> _GOAL_: Could you set down, unchanged, everything in the entries below from the line containing "Given the image: Mask" down to the last line of the entries, including both of those lines?

> _DATASET ROWS_:
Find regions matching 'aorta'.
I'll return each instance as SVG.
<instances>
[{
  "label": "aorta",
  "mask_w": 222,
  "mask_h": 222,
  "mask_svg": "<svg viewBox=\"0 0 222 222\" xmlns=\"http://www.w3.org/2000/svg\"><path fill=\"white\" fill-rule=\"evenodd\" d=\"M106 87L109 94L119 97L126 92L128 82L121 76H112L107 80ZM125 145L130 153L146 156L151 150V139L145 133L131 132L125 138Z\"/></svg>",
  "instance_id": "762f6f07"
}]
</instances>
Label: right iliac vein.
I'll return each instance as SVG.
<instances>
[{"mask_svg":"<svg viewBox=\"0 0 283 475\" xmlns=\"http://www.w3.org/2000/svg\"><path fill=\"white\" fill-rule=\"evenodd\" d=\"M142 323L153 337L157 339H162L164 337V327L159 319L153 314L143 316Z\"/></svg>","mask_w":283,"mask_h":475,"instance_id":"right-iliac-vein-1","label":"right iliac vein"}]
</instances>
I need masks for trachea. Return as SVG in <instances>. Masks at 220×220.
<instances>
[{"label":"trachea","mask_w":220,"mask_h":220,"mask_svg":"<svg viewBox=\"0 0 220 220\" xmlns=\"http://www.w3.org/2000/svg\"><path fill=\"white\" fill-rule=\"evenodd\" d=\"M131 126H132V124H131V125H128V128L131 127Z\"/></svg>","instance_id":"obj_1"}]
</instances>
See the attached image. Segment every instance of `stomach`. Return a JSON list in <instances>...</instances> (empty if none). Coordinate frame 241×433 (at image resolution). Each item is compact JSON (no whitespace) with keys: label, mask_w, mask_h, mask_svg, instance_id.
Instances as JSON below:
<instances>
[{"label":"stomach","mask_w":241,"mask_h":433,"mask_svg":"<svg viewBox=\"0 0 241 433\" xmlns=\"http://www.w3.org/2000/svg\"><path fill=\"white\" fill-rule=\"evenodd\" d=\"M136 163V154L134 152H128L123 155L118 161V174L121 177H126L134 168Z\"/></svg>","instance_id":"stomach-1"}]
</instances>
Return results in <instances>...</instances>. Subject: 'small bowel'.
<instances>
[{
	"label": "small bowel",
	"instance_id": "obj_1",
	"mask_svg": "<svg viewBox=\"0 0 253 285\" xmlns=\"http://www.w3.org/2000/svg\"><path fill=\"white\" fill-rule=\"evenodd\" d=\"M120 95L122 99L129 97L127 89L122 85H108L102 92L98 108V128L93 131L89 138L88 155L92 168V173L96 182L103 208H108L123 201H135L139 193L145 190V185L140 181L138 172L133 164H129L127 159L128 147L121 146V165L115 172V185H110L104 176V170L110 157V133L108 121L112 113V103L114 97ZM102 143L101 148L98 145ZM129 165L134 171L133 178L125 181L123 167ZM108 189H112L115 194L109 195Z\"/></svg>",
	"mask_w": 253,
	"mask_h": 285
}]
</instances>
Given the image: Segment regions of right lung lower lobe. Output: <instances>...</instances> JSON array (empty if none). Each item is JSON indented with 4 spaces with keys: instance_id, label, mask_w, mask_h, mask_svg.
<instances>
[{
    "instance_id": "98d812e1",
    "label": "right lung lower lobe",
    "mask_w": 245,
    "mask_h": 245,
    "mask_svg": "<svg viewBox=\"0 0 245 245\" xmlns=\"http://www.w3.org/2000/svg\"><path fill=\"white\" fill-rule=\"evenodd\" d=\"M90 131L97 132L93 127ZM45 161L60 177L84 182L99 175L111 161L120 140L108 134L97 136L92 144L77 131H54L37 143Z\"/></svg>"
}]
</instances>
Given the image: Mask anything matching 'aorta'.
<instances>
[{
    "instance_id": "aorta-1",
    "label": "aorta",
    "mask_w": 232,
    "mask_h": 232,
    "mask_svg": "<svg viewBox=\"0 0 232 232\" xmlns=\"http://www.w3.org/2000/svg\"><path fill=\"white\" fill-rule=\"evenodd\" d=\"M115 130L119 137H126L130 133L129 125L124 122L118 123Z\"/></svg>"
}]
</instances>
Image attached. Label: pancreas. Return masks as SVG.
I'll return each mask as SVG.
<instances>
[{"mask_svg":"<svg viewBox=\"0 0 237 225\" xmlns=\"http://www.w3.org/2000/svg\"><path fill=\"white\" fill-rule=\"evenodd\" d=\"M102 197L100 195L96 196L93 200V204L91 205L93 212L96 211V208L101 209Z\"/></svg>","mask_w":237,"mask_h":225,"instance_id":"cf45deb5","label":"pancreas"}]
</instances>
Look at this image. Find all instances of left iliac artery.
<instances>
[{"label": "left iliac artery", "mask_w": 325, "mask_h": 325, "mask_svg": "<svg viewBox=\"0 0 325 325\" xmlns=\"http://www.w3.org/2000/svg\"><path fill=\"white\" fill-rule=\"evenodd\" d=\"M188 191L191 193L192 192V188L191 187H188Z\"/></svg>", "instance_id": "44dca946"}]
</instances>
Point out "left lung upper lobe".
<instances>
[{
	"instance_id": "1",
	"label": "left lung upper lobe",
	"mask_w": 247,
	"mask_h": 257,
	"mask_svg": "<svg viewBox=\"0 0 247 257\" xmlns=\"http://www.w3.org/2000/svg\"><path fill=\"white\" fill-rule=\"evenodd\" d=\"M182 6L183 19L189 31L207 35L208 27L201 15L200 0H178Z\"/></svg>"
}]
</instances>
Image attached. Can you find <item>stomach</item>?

> _FULL RESPONSE_:
Given the image: Mask anything matching 'aorta'.
<instances>
[{
    "instance_id": "aorta-1",
    "label": "aorta",
    "mask_w": 232,
    "mask_h": 232,
    "mask_svg": "<svg viewBox=\"0 0 232 232\" xmlns=\"http://www.w3.org/2000/svg\"><path fill=\"white\" fill-rule=\"evenodd\" d=\"M115 130L119 137H126L130 133L129 125L124 122L118 123Z\"/></svg>"
}]
</instances>
Image attached. Label: pancreas. Return masks as SVG.
I'll return each mask as SVG.
<instances>
[{"mask_svg":"<svg viewBox=\"0 0 237 225\" xmlns=\"http://www.w3.org/2000/svg\"><path fill=\"white\" fill-rule=\"evenodd\" d=\"M102 197L100 195L96 196L93 200V204L91 205L93 212L96 211V208L101 209Z\"/></svg>","mask_w":237,"mask_h":225,"instance_id":"cf45deb5","label":"pancreas"}]
</instances>
Look at this image. Find all instances of left iliac artery.
<instances>
[{"label": "left iliac artery", "mask_w": 325, "mask_h": 325, "mask_svg": "<svg viewBox=\"0 0 325 325\" xmlns=\"http://www.w3.org/2000/svg\"><path fill=\"white\" fill-rule=\"evenodd\" d=\"M188 191L191 193L192 192V188L191 187H188Z\"/></svg>", "instance_id": "44dca946"}]
</instances>
Point out "left lung upper lobe".
<instances>
[{
	"instance_id": "1",
	"label": "left lung upper lobe",
	"mask_w": 247,
	"mask_h": 257,
	"mask_svg": "<svg viewBox=\"0 0 247 257\" xmlns=\"http://www.w3.org/2000/svg\"><path fill=\"white\" fill-rule=\"evenodd\" d=\"M182 6L183 19L189 31L207 35L208 27L201 15L200 0H178Z\"/></svg>"
}]
</instances>
Image attached. Can you find <item>stomach</item>?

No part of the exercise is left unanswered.